Early-Stage Funding in Africa: Insights from GITEX Africa 2025’s Top VC Panel

6 days ago


  • Anika F., Director at York University and Angel Investor (Canada)
  • Ali Mokhtar, CEO of Beltone Venture Capital (Egypt)
  • Thomas Bigagli, Partner EMEA at Plug and Play (France)
  • Mareme Dieng, Partner at 500 Global (USA)
  • Dario Giuliani, CEO of Briter Bridges (UK)

Each brought their own perspective to a key question: Who is supporting early-stage African startups—and how do we ensure the continent’s next unicorns emerge despite a challenging funding climate?

The conversation began with a reality check. According to Mareme Dieng, there is no shortage of funding in Africa—at least not at the Series A and B stages. The real problem lies earlier in the startup lifecycle.

“Investors are under a lot of risk pressure,” she said. “But deals aren’t flowing in the early stages. There are real concerns about market capacity and the ability to build strong pipelines.”

The entire discussion agreed: While venture capital is inherently risky, the African ecosystem faces unique structural constraints. If stakeholders want a different outcome, they need a different approach.

When asked how investors should respond to the ongoing funding drought, Dario Giuliani offered a broader perspective. “Africa was once considered a ‘dark continent’ for investment and has now moved into the spotlight,” he said.

Over the past decade, Africa has seen a surge in capital inflows – from a few million dollars to several billion dollars annually. Countries like South Africa, Nigeria, Egypt, and Kenya (the “Big Four”) have led the way. Now, Dario said, attention is slowly expanding to the ecosystems surrounding these centers.

One notable trend, he added, is the rise of specialized capital providers: funds dedicated to Black founders, women-led startups, and other underrepresented groups. “The narrative is changing,” he said. “There is more early-stage capital today than ever before, but we need to ensure it reaches the right places.”

While capital has increased significantly in some key markets, other parts of the continent remain ignored. Thomas Bigagli spoke openly about this, saying”Some countries are continuously attracting investment, while others are being left behind,” he said.

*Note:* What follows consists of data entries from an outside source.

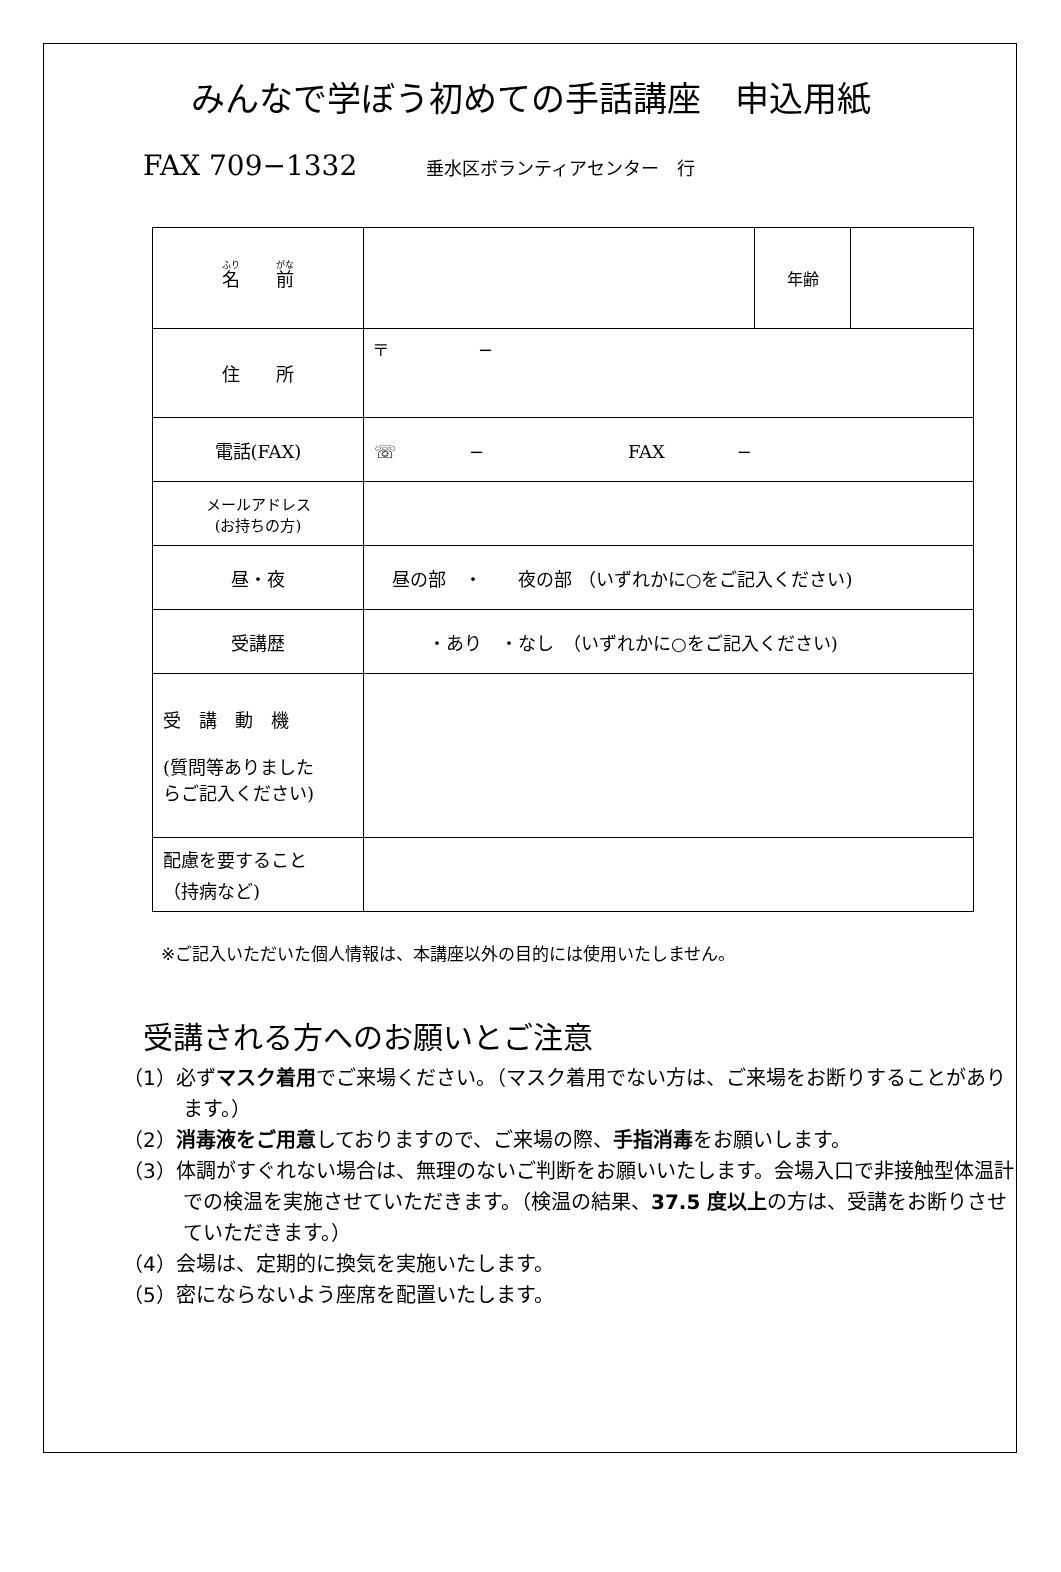みんなで学ぼう初めての手話講座　申込用紙
FAX 709−1332 垂水区ボランティアセンター　行
| 名 前 | | 年齢 | |
| 住 所 | 〒 − | | |
| 電話(FAX) | ☏ − FAX − | | |
| メールアドレス (お持ちの方) | | | |
| 昼・夜 | 昼の部 ・ 夜の部 （いずれかに○をご記入ください) | | |
| 受講歴 | ・あり ・なし （いずれかに○をご記入ください) | | |
| 受 講 動 機 (質問等ありました らご記入ください) | | | |
| 配慮を要すること （持病など) | | | |
※ご記入いただいた個人情報は、本講座以外の目的には使用いたしません。
受講される方へのお願いとご注意
（1）必ずマスク着用でご来場ください。（マスク着用でない方は、ご来場をお断りすることがあります。）
（2）消毒液をご用意しておりますので、ご来場の際、手指消毒をお願いします。
（3）体調がすぐれない場合は、無理のないご判断をお願いいたします。会場入口で非接触型体温計での検温を実施させていただきます。（検温の結果、37.5 度以上の方は、受講をお断りさせていただきます。）
（4）会場は、定期的に換気を実施いたします。
（5）密にならないよう座席を配置いたします。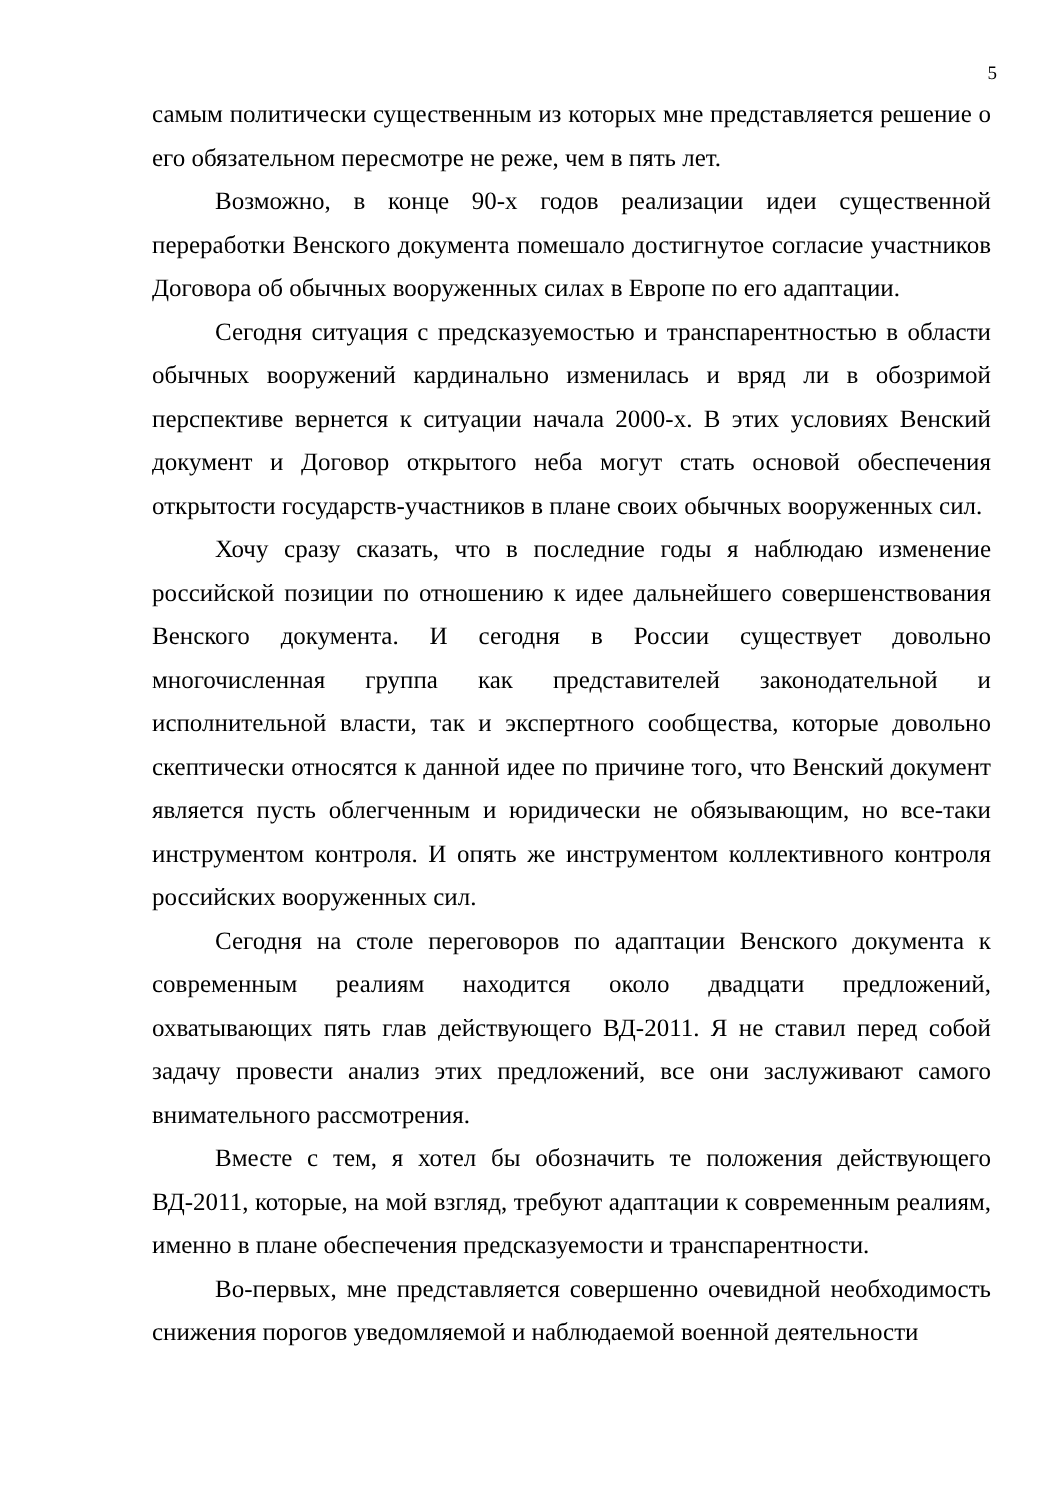5
самым политически существенным из которых мне представляется решение о его обязательном пересмотре не реже, чем в пять лет.
Возможно, в конце 90-х годов реализации идеи существенной переработки Венского документа помешало достигнутое согласие участников Договора об обычных вооруженных силах в Европе по его адаптации.
Сегодня ситуация с предсказуемостью и транспарентностью в области обычных вооружений кардинально изменилась и вряд ли в обозримой перспективе вернется к ситуации начала 2000-х. В этих условиях Венский документ и Договор открытого неба могут стать основой обеспечения открытости государств-участников в плане своих обычных вооруженных сил.
Хочу сразу сказать, что в последние годы я наблюдаю изменение российской позиции по отношению к идее дальнейшего совершенствования Венского документа. И сегодня в России существует довольно многочисленная группа как представителей законодательной и исполнительной власти, так и экспертного сообщества, которые довольно скептически относятся к данной идее по причине того, что Венский документ является пусть облегченным и юридически не обязывающим, но все-таки инструментом контроля. И опять же инструментом коллективного контроля российских вооруженных сил.
Сегодня на столе переговоров по адаптации Венского документа к современным реалиям находится около двадцати предложений, охватывающих пять глав действующего ВД-2011. Я не ставил перед собой задачу провести анализ этих предложений, все они заслуживают самого внимательного рассмотрения.
Вместе с тем, я хотел бы обозначить те положения действующего ВД-2011, которые, на мой взгляд, требуют адаптации к современным реалиям, именно в плане обеспечения предсказуемости и транспарентности.
Во-первых, мне представляется совершенно очевидной необходимость снижения порогов уведомляемой и наблюдаемой военной деятельности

He called for targeted measures to close this gap. “We need to identify and support founders in underfunded regions. We already support many entrepreneurs, but we need more stakeholders – governments, companies, and communities.”

For founders looking to raise capital in the early stages, the panel had a clear message: Build substance before you step into the spotlight.

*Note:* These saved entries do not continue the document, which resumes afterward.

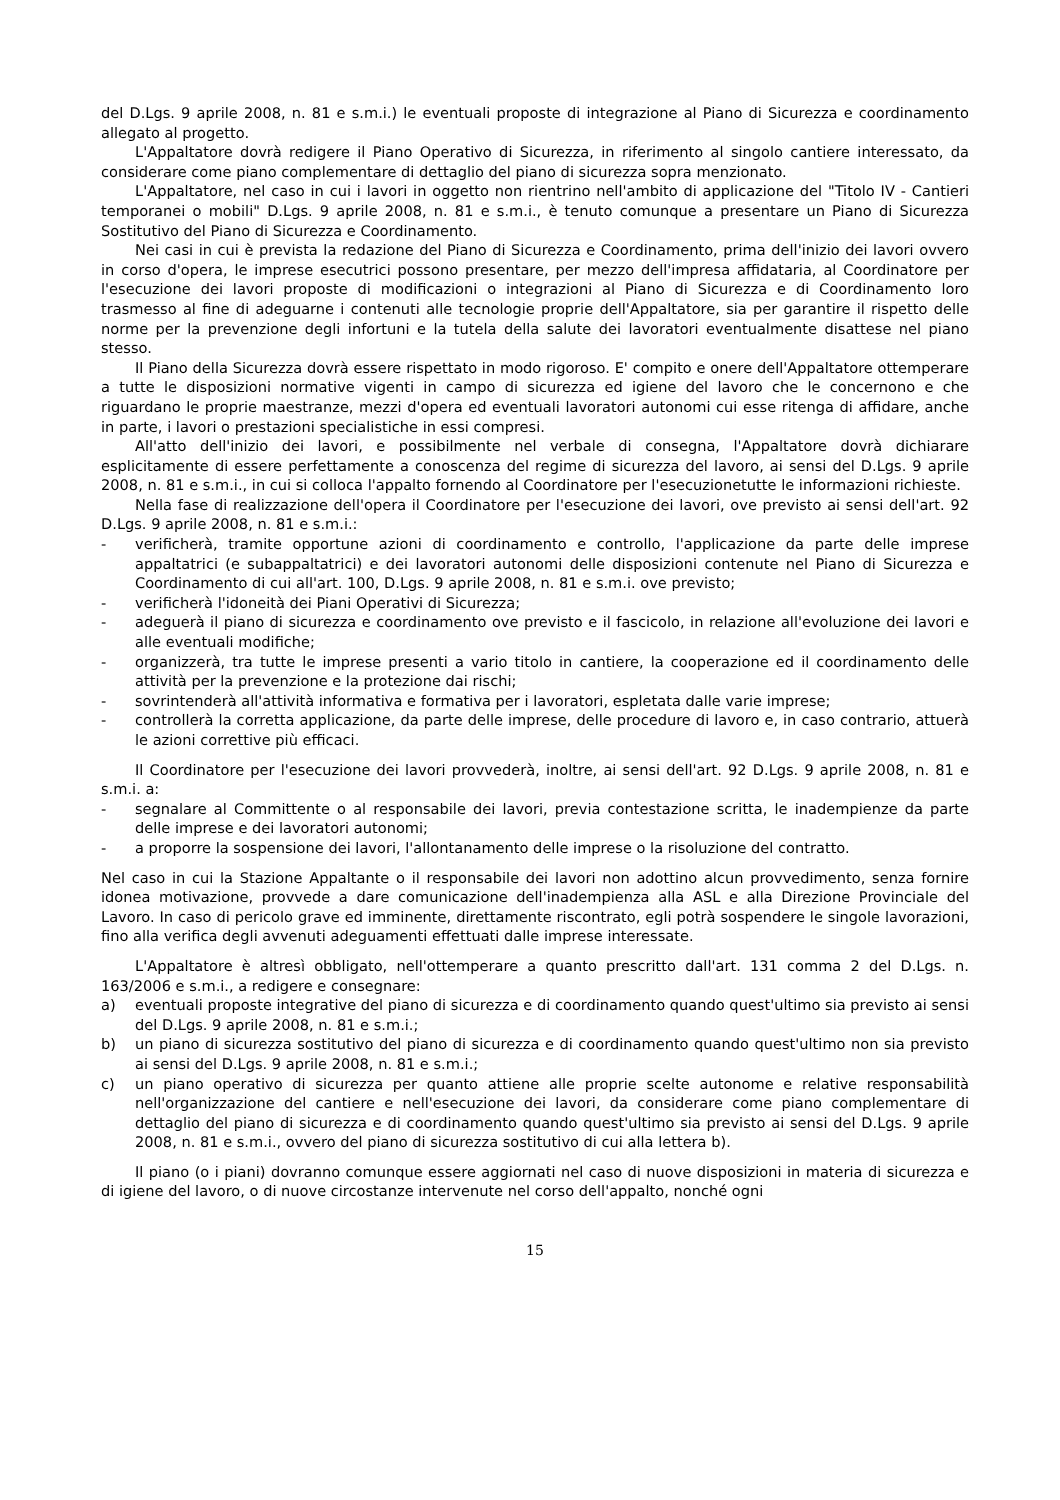del D.Lgs. 9 aprile 2008, n. 81 e s.m.i.) le eventuali proposte di integrazione al Piano di Sicurezza e coordinamento allegato al progetto.
L'Appaltatore dovrà redigere il Piano Operativo di Sicurezza, in riferimento al singolo cantiere interessato, da considerare come piano complementare di dettaglio del piano di sicurezza sopra menzionato.
L'Appaltatore, nel caso in cui i lavori in oggetto non rientrino nell'ambito di applicazione del "Titolo IV - Cantieri temporanei o mobili" D.Lgs. 9 aprile 2008, n. 81 e s.m.i., è tenuto comunque a presentare un Piano di Sicurezza Sostitutivo del Piano di Sicurezza e Coordinamento.
Nei casi in cui è prevista la redazione del Piano di Sicurezza e Coordinamento, prima dell'inizio dei lavori ovvero in corso d'opera, le imprese esecutrici possono presentare, per mezzo dell'impresa affidataria, al Coordinatore per l'esecuzione dei lavori proposte di modificazioni o integrazioni al Piano di Sicurezza e di Coordinamento loro trasmesso al fine di adeguarne i contenuti alle tecnologie proprie dell'Appaltatore, sia per garantire il rispetto delle norme per la prevenzione degli infortuni e la tutela della salute dei lavoratori eventualmente disattese nel piano stesso.
Il Piano della Sicurezza dovrà essere rispettato in modo rigoroso. E' compito e onere dell'Appaltatore ottemperare a tutte le disposizioni normative vigenti in campo di sicurezza ed igiene del lavoro che le concernono e che riguardano le proprie maestranze, mezzi d'opera ed eventuali lavoratori autonomi cui esse ritenga di affidare, anche in parte, i lavori o prestazioni specialistiche in essi compresi.
All'atto dell'inizio dei lavori, e possibilmente nel verbale di consegna, l'Appaltatore dovrà dichiarare esplicitamente di essere perfettamente a conoscenza del regime di sicurezza del lavoro, ai sensi del D.Lgs. 9 aprile 2008, n. 81 e s.m.i., in cui si colloca l'appalto fornendo al Coordinatore per l'esecuzionetutte le informazioni richieste.
Nella fase di realizzazione dell'opera il Coordinatore per l'esecuzione dei lavori, ove previsto ai sensi dell'art. 92 D.Lgs. 9 aprile 2008, n. 81 e s.m.i.:
- verificherà, tramite opportune azioni di coordinamento e controllo, l'applicazione da parte delle imprese appaltatrici (e subappaltatrici) e dei lavoratori autonomi delle disposizioni contenute nel Piano di Sicurezza e Coordinamento di cui all'art. 100, D.Lgs. 9 aprile 2008, n. 81 e s.m.i. ove previsto;
- verificherà l'idoneità dei Piani Operativi di Sicurezza;
- adeguerà il piano di sicurezza e coordinamento ove previsto e il fascicolo, in relazione all'evoluzione dei lavori e alle eventuali modifiche;
- organizzerà, tra tutte le imprese presenti a vario titolo in cantiere, la cooperazione ed il coordinamento delle attività per la prevenzione e la protezione dai rischi;
- sovrintenderà all'attività informativa e formativa per i lavoratori, espletata dalle varie imprese;
- controllerà la corretta applicazione, da parte delle imprese, delle procedure di lavoro e, in caso contrario, attuerà le azioni correttive più efficaci.
Il Coordinatore per l'esecuzione dei lavori provvederà, inoltre, ai sensi dell'art. 92 D.Lgs. 9 aprile 2008, n. 81 e s.m.i. a:
- segnalare al Committente o al responsabile dei lavori, previa contestazione scritta, le inadempienze da parte delle imprese e dei lavoratori autonomi;
- a proporre la sospensione dei lavori, l'allontanamento delle imprese o la risoluzione del contratto.
Nel caso in cui la Stazione Appaltante o il responsabile dei lavori non adottino alcun provvedimento, senza fornire idonea motivazione, provvede a dare comunicazione dell'inadempienza alla ASL e alla Direzione Provinciale del Lavoro. In caso di pericolo grave ed imminente, direttamente riscontrato, egli potrà sospendere le singole lavorazioni, fino alla verifica degli avvenuti adeguamenti effettuati dalle imprese interessate.
L'Appaltatore è altresì obbligato, nell'ottemperare a quanto prescritto dall'art. 131 comma 2 del D.Lgs. n. 163/2006 e s.m.i., a redigere e consegnare:
a) eventuali proposte integrative del piano di sicurezza e di coordinamento quando quest'ultimo sia previsto ai sensi del D.Lgs. 9 aprile 2008, n. 81 e s.m.i.;
b) un piano di sicurezza sostitutivo del piano di sicurezza e di coordinamento quando quest'ultimo non sia previsto ai sensi del D.Lgs. 9 aprile 2008, n. 81 e s.m.i.;
c) un piano operativo di sicurezza per quanto attiene alle proprie scelte autonome e relative responsabilità nell'organizzazione del cantiere e nell'esecuzione dei lavori, da considerare come piano complementare di dettaglio del piano di sicurezza e di coordinamento quando quest'ultimo sia previsto ai sensi del D.Lgs. 9 aprile 2008, n. 81 e s.m.i., ovvero del piano di sicurezza sostitutivo di cui alla lettera b).
Il piano (o i piani) dovranno comunque essere aggiornati nel caso di nuove disposizioni in materia di sicurezza e di igiene del lavoro, o di nuove circostanze intervenute nel corso dell'appalto, nonché ogni
15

“Focus on building a sustainable company,” said Ali Mokhtar. “If your foundations are strong, the funding will come.”

Dario Giuliani urged founders to understand their true funding needs. “Be clear about what you’re building,” he said. “Not everyone needs to raise money to grow. Ask yourself: Can I scale slowly and sustainably, or do I need external funding now?”

The panel agreed that this reorientation of founder expectations is key to building resilient companies that can transcend trends.

Tip for Investors: Rethink Strategy

Investors were also encouraged to adapt. “You can’t simply apply the US deal structure to Africa,” said Thomas Bigagli. “You need strategies tailored to the local market.”

From flexible financing models to tailored risk assessments, the panel encouraged investors to be innovative not only in their financing, but also in how they do it.

Mareme Dieng concluded this point with a reminder: “Investors should do their due diligence. There are opportunities across the continent, but discipline is key.”

The consensus? The continent has the talent, the ideas, and the markets. What’s needed now is smarter capital, broader participation, and a shift from copycat strategies to Africa-centric innovation models.

As Dario said: “Africa was once underserved. Today, it’s on the radar. The opportunities remain enormous, and we’re just getting started.”